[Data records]
********************

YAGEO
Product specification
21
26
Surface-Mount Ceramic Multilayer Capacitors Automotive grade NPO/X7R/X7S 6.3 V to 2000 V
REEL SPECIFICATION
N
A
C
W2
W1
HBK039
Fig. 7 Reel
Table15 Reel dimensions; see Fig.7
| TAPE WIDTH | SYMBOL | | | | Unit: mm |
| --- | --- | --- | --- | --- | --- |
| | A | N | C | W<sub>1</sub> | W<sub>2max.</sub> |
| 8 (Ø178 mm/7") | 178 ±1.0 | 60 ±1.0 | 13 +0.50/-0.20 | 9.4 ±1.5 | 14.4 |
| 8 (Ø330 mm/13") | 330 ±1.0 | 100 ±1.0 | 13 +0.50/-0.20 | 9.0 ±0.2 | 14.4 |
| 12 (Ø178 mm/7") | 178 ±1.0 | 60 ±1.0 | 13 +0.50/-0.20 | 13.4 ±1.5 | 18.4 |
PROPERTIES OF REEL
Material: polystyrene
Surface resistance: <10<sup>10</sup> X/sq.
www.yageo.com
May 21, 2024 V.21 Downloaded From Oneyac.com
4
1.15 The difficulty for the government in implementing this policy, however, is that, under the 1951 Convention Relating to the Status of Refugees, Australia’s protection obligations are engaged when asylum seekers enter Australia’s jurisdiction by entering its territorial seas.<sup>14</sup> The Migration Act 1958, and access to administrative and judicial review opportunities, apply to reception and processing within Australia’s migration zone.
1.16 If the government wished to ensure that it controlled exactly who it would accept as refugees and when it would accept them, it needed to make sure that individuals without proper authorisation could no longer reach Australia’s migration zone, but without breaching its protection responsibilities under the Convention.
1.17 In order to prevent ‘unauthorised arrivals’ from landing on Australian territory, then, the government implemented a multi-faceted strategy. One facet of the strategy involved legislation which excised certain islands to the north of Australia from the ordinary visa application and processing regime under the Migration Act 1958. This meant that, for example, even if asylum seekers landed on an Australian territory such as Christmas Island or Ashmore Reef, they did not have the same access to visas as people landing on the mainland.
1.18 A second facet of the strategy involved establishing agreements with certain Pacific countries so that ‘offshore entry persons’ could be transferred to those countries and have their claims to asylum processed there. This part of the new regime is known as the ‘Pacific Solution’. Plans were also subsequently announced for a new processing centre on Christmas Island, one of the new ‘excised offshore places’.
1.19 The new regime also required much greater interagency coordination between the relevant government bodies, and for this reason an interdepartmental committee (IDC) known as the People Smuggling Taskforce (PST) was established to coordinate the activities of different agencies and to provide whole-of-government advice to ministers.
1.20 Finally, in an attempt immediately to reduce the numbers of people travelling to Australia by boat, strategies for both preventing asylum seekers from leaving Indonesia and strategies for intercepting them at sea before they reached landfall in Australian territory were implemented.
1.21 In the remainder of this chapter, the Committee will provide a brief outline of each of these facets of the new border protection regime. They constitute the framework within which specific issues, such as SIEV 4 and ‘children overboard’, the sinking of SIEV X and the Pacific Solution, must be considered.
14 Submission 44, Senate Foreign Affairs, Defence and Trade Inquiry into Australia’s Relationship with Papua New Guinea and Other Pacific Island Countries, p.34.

********************

EXERCISE:
Reproduce only the lines above, starting at the line with "Surface-Mount Ceramic Multilayer" and ending at the line with "9.4 ±1.5 | 14.4 |", exactly as written.

SOLUTION TO THE EXERCISE:
Surface-Mount Ceramic Multilayer Capacitors Automotive grade NPO/X7R/X7S 6.3 V to 2000 V
REEL SPECIFICATION
N
A
C
W2
W1
HBK039
Fig. 7 Reel
Table15 Reel dimensions; see Fig.7
| TAPE WIDTH | SYMBOL | | | | Unit: mm |
| --- | --- | --- | --- | --- | --- |
| | A | N | C | W<sub>1</sub> | W<sub>2max.</sub> |
| 8 (Ø178 mm/7") | 178 ±1.0 | 60 ±1.0 | 13 +0.50/-0.20 | 9.4 ±1.5 | 14.4 |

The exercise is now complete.